Thanks for clarifying this. I wish I was more knowledgeable with regard to electronics. I know the basics, and what I've taught myself, but beyond that, it's sketchy. Are you an electrical engineer?
I'm just trying to figure out the simplest direction to go from here without tearing up what's already done too much. Changing the power supply to 12V and just sticking a driver on the upper TIP120s is the simplest thing to do. I know, I should have investigated it further before I assembled it , after a couple of projects we all learn always best to try part of the circuit or write part of the code before committing too much but I was completely unaware of the complexities of using the TIP120s in this way. I thought they were nothing more than an on/off switch, nothing is ideal and did not realize they dropped voltage.
Thanks for clarifying this. I wish I was more knowledgeable with regard to electronics lots of info on the WEB . I know the basics, and what I've taught myself, but beyond that, it's sketchy. Are you an electrical engineer long since retired?
Thinking some more, couldn't I swap out the 2N2222 for a 2N2907 to keep the operation of the PWM signals similar to having the Arduino directly controlling the TIP120?
As it stands, with the 2N2222, whenever I want the on time of the TIP120 to be higher, I would actually duty cycle the output to the 2N2222 lower. But if I substituted a 2N2907, then providing higher on time to it would also result in the TIP120 having a higher on time. Yes?

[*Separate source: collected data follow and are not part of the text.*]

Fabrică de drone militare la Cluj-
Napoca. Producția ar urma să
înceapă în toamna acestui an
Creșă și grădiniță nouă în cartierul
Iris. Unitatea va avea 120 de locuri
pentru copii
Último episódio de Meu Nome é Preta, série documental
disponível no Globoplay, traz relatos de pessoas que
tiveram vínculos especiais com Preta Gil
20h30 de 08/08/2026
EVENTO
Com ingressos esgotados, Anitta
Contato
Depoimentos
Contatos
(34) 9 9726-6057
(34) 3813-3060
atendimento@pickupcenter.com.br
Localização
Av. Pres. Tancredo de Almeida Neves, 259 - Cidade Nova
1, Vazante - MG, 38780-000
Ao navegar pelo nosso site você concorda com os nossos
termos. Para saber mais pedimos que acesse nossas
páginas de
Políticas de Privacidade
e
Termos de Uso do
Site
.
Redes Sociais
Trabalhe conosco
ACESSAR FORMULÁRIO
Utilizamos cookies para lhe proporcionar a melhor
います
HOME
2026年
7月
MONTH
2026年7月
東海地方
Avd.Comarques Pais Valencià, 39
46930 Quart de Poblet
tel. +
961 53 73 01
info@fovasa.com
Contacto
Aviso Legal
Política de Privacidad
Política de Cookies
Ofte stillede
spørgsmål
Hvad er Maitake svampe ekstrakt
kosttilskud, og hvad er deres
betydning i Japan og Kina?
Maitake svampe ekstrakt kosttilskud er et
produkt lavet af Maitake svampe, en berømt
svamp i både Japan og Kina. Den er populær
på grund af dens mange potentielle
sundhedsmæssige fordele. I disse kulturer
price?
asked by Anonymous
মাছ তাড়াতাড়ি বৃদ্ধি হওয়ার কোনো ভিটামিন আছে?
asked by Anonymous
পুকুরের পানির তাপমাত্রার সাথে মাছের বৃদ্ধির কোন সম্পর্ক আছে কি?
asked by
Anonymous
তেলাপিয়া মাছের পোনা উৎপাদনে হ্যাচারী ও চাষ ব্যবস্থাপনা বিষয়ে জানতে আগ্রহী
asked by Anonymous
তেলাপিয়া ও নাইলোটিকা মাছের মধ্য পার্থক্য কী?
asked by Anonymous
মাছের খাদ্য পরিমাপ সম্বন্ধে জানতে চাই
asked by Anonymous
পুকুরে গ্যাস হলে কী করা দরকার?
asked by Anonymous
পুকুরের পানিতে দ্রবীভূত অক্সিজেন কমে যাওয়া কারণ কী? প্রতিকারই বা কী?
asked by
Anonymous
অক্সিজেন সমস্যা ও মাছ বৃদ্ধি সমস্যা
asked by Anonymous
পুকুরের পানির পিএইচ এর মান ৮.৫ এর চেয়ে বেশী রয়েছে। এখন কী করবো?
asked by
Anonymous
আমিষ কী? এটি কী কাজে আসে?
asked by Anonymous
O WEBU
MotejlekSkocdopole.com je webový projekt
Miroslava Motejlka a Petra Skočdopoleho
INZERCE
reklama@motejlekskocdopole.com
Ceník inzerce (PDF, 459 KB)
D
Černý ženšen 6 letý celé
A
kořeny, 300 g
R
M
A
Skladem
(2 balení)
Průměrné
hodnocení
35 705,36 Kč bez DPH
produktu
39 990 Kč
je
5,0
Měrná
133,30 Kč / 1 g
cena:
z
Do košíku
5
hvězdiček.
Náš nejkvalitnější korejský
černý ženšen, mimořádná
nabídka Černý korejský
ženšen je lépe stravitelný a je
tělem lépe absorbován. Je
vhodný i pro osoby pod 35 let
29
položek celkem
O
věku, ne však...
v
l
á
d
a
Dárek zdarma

Also, I measured the actual voltage drop across one of the bottom TIP120s (the ones that control on/off) and it is only 0.6V. Is this because the overall voltage (5V) is inadequate, so 0.6V is all that's left by the time it gets to the second TIP120?
An expected drop with about max . 7 A ( STEADY, not PWM!) , passing thru , per datasheet. So you have 5v - 1.2v left for the LED.

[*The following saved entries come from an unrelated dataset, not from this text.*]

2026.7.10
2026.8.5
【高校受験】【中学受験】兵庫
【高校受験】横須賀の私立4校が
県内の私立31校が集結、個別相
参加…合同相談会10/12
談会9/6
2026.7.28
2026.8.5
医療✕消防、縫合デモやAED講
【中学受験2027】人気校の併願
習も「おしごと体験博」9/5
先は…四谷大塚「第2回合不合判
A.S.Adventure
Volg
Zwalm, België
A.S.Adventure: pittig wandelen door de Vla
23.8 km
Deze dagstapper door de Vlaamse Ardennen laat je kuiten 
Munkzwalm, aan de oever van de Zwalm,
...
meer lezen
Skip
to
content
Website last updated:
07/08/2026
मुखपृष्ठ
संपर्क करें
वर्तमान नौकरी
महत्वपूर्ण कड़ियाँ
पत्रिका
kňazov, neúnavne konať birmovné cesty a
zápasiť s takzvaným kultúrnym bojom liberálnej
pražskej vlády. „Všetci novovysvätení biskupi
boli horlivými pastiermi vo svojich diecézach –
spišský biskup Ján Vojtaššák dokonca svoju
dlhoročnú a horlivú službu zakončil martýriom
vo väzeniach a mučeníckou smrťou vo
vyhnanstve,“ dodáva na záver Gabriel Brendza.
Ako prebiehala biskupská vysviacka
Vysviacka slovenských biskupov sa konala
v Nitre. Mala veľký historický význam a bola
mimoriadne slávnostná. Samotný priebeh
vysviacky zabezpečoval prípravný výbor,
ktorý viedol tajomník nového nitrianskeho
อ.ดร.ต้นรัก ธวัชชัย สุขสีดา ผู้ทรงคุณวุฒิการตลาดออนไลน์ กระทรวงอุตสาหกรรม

As I said before OK, but borderline with 5V power supply for LED's.
Actually you should measure the current to get a better picture or answer why the LED are not as bright as you excpected, as you stated in the OP.
Since the Arduino only goes to +5V the 2N2907 will never turn OFF.

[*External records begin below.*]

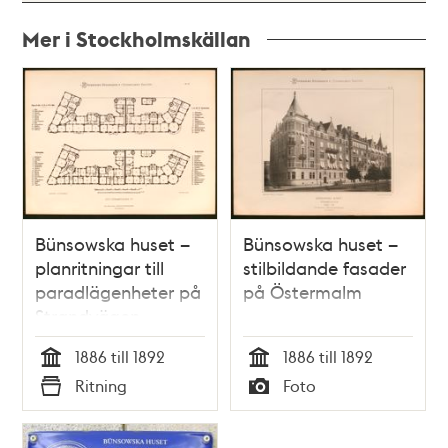
Mer i Stockholmskällan
Relaterade
poster
och
teman
Bünsowska huset –
Bünsowska huset –
planritningar till
stilbildande fasader
paradlägenheter på
på Östermalm
Strandvägen
1886 till 1892
1886 till 1892
Tid
Tid
Ritning
Foto
Typ
Typ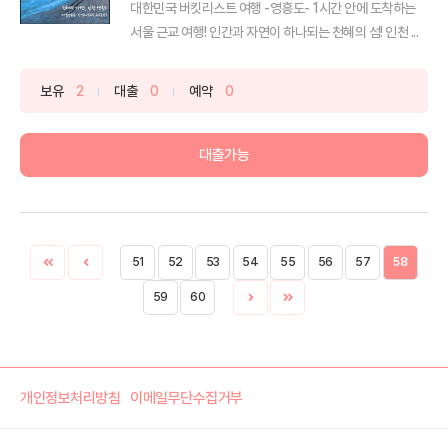
대한민국 버킷리스트 여행 -영흥도- 1시간 안에 도착하는
서울 근교 여행! 인간과 자연이 하나되는 천혜의 섬! 인천 ...
보유
2
대출
0
예약
0
대출가능
51
52
53
54
55
56
57
58
59
60
개인정보처리방침
이메일무단수집거부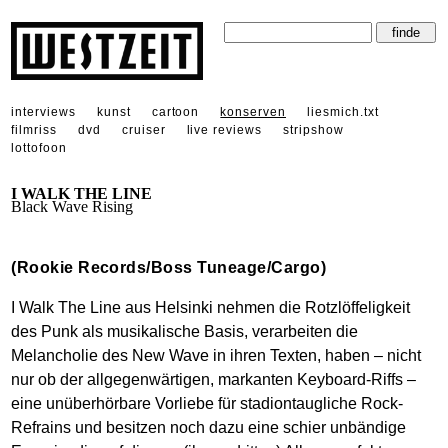
interviews
kunst
cartoon
konserven
liesmich.txt
filmriss
dvd
cruiser
live reviews
stripshow
lottofoon
I WALK THE LINE
Black Wave Rising
(Rookie Records/Boss Tuneage/Cargo)
I Walk The Line aus Helsinki nehmen die Rotzlöffeligkeit
des Punk als musikalische Basis, verarbeiten die
Melancholie des New Wave in ihren Texten, haben – nicht
nur ob der allgegenwärtigen, markanten Keyboard-Riffs –
eine unüberhörbare Vorliebe für stadiontaugliche Rock-
Refrains und besitzen noch dazu eine schier unbändige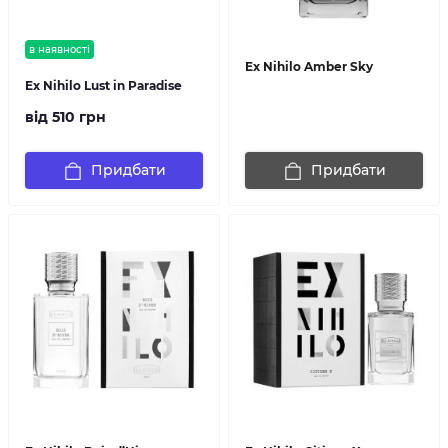
в наявності
Ex Nihilo Amber Sky
Ex Nihilo Lust in Paradise
від 510 грн
Придбати
Придбати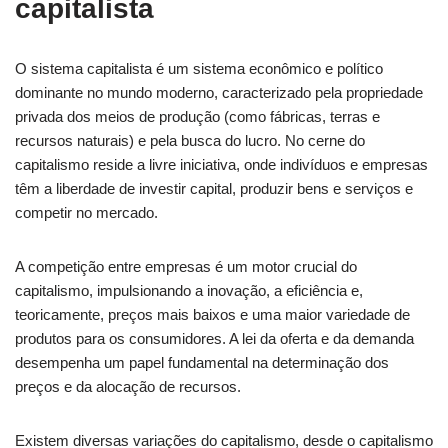
capitalista
O sistema capitalista é um sistema econômico e político
dominante no mundo moderno, caracterizado pela propriedade
privada dos meios de produção (como fábricas, terras e
recursos naturais) e pela busca do lucro. No cerne do
capitalismo reside a livre iniciativa, onde indivíduos e empresas
têm a liberdade de investir capital, produzir bens e serviços e
competir no mercado.
A competição entre empresas é um motor crucial do
capitalismo, impulsionando a inovação, a eficiência e,
teoricamente, preços mais baixos e uma maior variedade de
produtos para os consumidores. A lei da oferta e da demanda
desempenha um papel fundamental na determinação dos
preços e da alocação de recursos.
Existem diversas variações do capitalismo, desde o capitalismo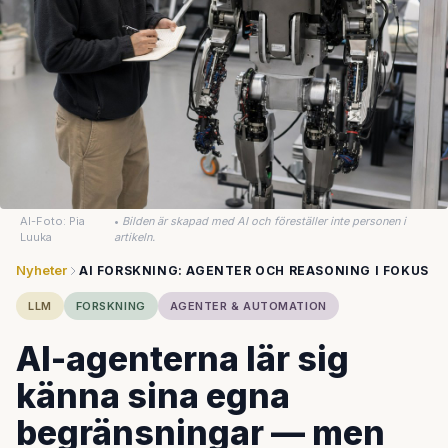
AI-Foto: Pia
•
Bilden är skapad med AI och föreställer inte personen i
Luuka
artikeln.
Nyheter
AI FORSKNING: AGENTER OCH REASONING I FOKUS
LLM
FORSKNING
AGENTER & AUTOMATION
AI-agenterna lär sig
känna sina egna
begränsningar — men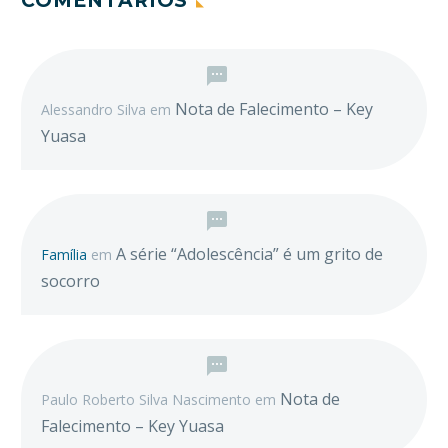
COMENTÁRIOS
Nota de Falecimento – Key
Alessandro Silva
em
Yuasa
A série “Adolescência” é um grito de
Família
em
socorro
Nota de
Paulo Roberto Silva Nascimento
em
Falecimento – Key Yuasa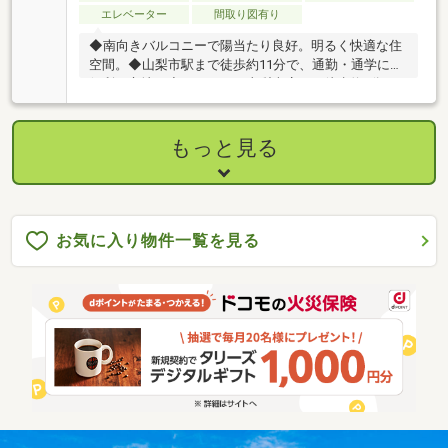
エレベーター
間取り図有り
◆南向きバルコニーで陽当たり良好。明るく快適な住
空間。◆山梨市駅まで徒歩約11分で、通勤・通学にも
便利な立地。◆ウエルシア山梨南店まで徒歩約4分。
毎日のお買い物もラクラク。◆スーパーや飲食店など
生活利便施設が充実した暮らしやすい住環境。◆閑静
な住宅街に位置し、落ち着いた住環境でゆったりと暮
もっと見る
らせます。物件の詳細、ご見学のご希望はお気軽にお
問い合わせください！
お気に入り物件一覧を見る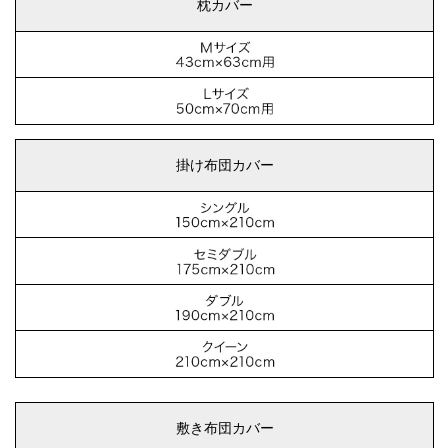
枕カバー
掛け布団カバー
敷き布団カバー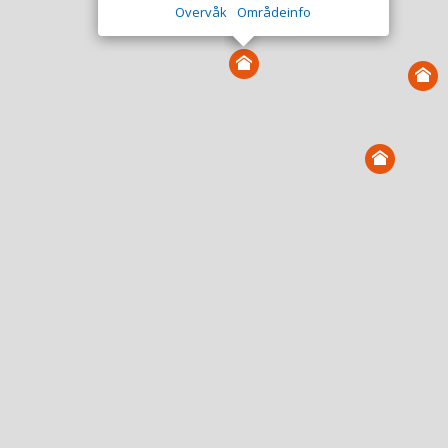
Overvåk
Områdeinfo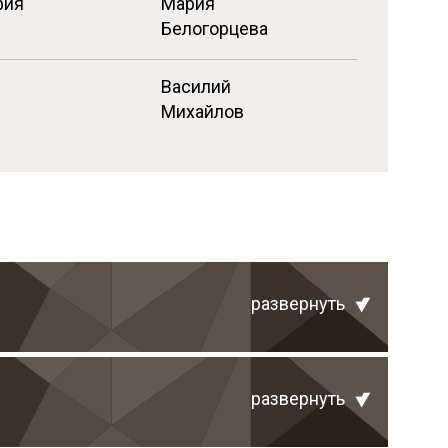
фия
Мария
Белогорцева
Василий
Михайлов
развернуть
развернуть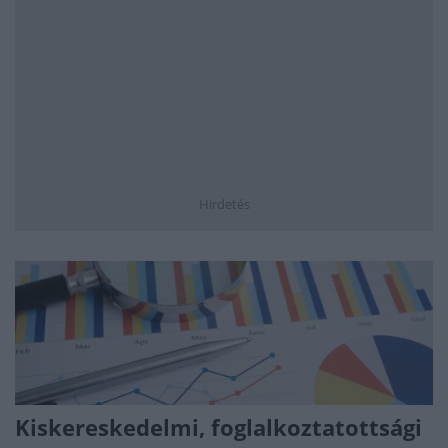
Hirdetés
Kiskereskedelmi, foglalkoztatottsági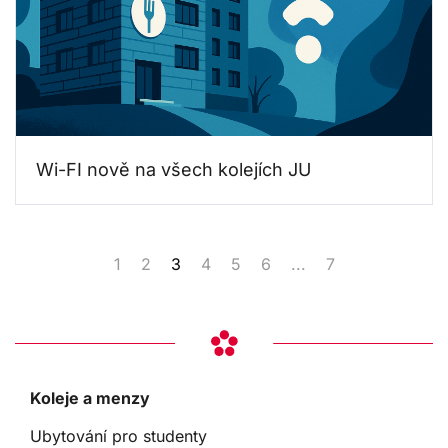
Wi-FI nově na všech kolejích JU
1
2
3
4
5
6
...
7
Koleje a menzy
Ubytování pro studenty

You could place an inverter between the Arduino and the 2N2222 driver if needed.
Thanks everyone. Everything is working much better running the system at 12V with 2n2222s driving the upper TIP120s. Now I just need to work the bugs out of the code. 
Good for you for sticking with it.
Get into the habit of bread boarding your circuits before you commit to a design.
Have on hand some N and P channel FETs ( logic) some TIP120s TIP127s 2N5088s different multiplexers and other commonly used components.
Use your voltmeter to confirm operating levels.
Also actual voltages compared to design voltages.